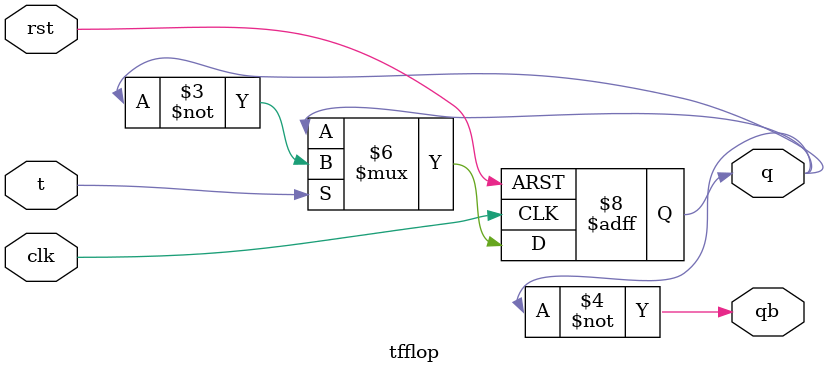
<source format=v>
module asyn_updown(clk,rst,up_down,q,qb);

	input clk,rst,up_down;
	output [3:0] q;
	output [3:0] qb;
	
	wire t;
	wire clk1,clk2,clk3;
	
	assign t = 1;
	
	assign clk1 = up_down ? ~q[0] : q[0];
    assign clk2 = up_down ? ~q[1] : q[1];
    assign clk3 = up_down ? ~q[2] : q[2];
	
	tfflop t0(clk,rst,t,q[0],qb[0]);
	tfflop t1(clk1,rst,t,q[1],qb[1]);
	tfflop t2(clk2,rst,t,q[2],qb[2]);
	tfflop t3(clk3,rst,t,q[3],qb[3]);
	
endmodule 	

module tfflop(clk,rst,t,q,qb);

	input clk,rst;
	input t;
	output reg q;
	output qb;
	
	always @(posedge clk or negedge rst)
	begin
	
		if(~rst)
			q <= 0;
		else if(t)
			q <= ~q;
		else
			q <= q;
			
	end

	assign qb = ~q;

endmodule	

</source>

***

Output only the lines running from the line with "module asyn_updown(clk,rst,up_down,q,qb);" through the final line of the data, inclusive.

module asyn_updown(clk,rst,up_down,q,qb);

	input clk,rst,up_down;
	output [3:0] q;
	output [3:0] qb;
	
	wire t;
	wire clk1,clk2,clk3;
	
	assign t = 1;
	
	assign clk1 = up_down ? ~q[0] : q[0];
    assign clk2 = up_down ? ~q[1] : q[1];
    assign clk3 = up_down ? ~q[2] : q[2];
	
	tfflop t0(clk,rst,t,q[0],qb[0]);
	tfflop t1(clk1,rst,t,q[1],qb[1]);
	tfflop t2(clk2,rst,t,q[2],qb[2]);
	tfflop t3(clk3,rst,t,q[3],qb[3]);
	
endmodule 	

module tfflop(clk,rst,t,q,qb);

	input clk,rst;
	input t;
	output reg q;
	output qb;
	
	always @(posedge clk or negedge rst)
	begin
	
		if(~rst)
			q <= 0;
		else if(t)
			q <= ~q;
		else
			q <= q;
			
	end

	assign qb = ~q;

endmodule	

</source>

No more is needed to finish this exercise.